SELECTED EXCERPT =>
____
# STA130 Tutorial 6 (with \<Your Favorite TA\>): <br>Two Sample Hypothesis Testing

# Today's agenda (5 minutes)

- Two-sample Hypothesis testing lecture/example: Gratitude Journaling

    - **Parameters** versus **Statistics**, **independent** samples, etc.

- Group Presentations

- Gender Disparity Readings

### Gratitude Journaling (5 minutes) *[click down...]*
**Skip over the videos and links for now**  

There are multiple studies exploring the relationship between gratitude journaling and life satisfaction, mental health, adjusting to university and more. An example of gratitude journaling is writing down three things that you are thankful for at the end of the day. We might all be able to benefit from this science-backed way to live more satisfying lives. To learn more, check out this 10-minute video [An antidote to dissatisfaction](https://www.youtube.com/watch?v=WPPPFqsECz0) from the Kurzgesagt YouTube channel.  To hear a little bit more about mental health more generally, check out this 20-minute TED talk [This could be why you're depressed or anxious](https://www.ted.com/talks/johann_hari_this_could_be_why_you_re_depressed_or_anxious?language=en) by Johann Hari.

The data this week is synthetic, but is loosely based on a study of students in their first year of a five-year college in Turkey. Specifically, 61 Turkish students in their first year of college were randomly assigned to either practice gratitude journaling for three weeks (treatment group, n=30) or to write down a factual account of their day for three weeks (control group, n=31). At the end of the three week period, their life satisfaction (on a scale from 0 to 100) was measured as was their adjustment to university life (on a scale from 48 to 336, where scores over 144 are considered to indicate successful adjustment while scores lower than this indicate difficulties with adjusting). To read more about the study, you can read the original [article](https://link.springer.com/article/10.1007/s10447-017-9289-8).

In [None]:
import pandas as pd
gratitude = pd.read_csv("gratitude.csv", encoding="ISO-8859-1"); gratitude

In [None]:
print(gratitude.isnull().sum())  # check for missing data
gratitude = gratitude.dropna()  # technically no change as no missing data

## Tutorial Activity I: Thinking about two-sample hypothesis testing (5 minutes)
0. How could we examine the effectiveness of gratitude journaling?
1. What is the null hypothesis in two-sample context? Hint: Involves statistics for multiple groups
2. (*As class*) Discuss how `LINE 2` and `LINE 4` in the code below calculates our test statistic, and how it differs from a one-sample problem

In [None]:
import numpy as np
adjust_college_means = gratitude.groupby('treatment')["adjust_college"].mean()  # LINE 2
print(adjust_college_means)
observed_test_statistic = np.diff(adjust_college_means)  # LINE 4
observed_test_statistic_numeric = observed_test_statistic[0]  # convert to number
print('\nOur observed test statistic is ' + str(observed_test_statistic_numeric))

#### Sample Answer:
- Two sample hypothesis test!
____
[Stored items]
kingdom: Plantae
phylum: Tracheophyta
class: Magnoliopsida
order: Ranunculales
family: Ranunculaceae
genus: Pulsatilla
____
YOUR TASKS =>
1. Translate this sentence from the tutorial page into Spanish: "An example of gratitude journaling is writing down three things that you are thankful for at the end of the day."
2. Quote the tutorial page, starting with "observed_test_statistic = np.diff(adjust_college_means)" and going on through "is ' + str(observed_test_statistic_numeric))".
3. Give the three top-level entries under "Today's agenda" on the tutorial page.

SOLUTIONS FOR EACH TASK =>
1. Un ejemplo de escribir un diario de gratitud es anotar tres cosas por las que estás agradecido al final del día.

2.
observed_test_statistic = np.diff(adjust_college_means)  # LINE 4
observed_test_statistic_numeric = observed_test_statistic[0]  # convert to number
print('\nOur observed test statistic is ' + str(observed_test_statistic_numeric))

3.
- Two-sample Hypothesis testing lecture/example: Gratitude Journaling
- Group Presentations
- Gender Disparity Readings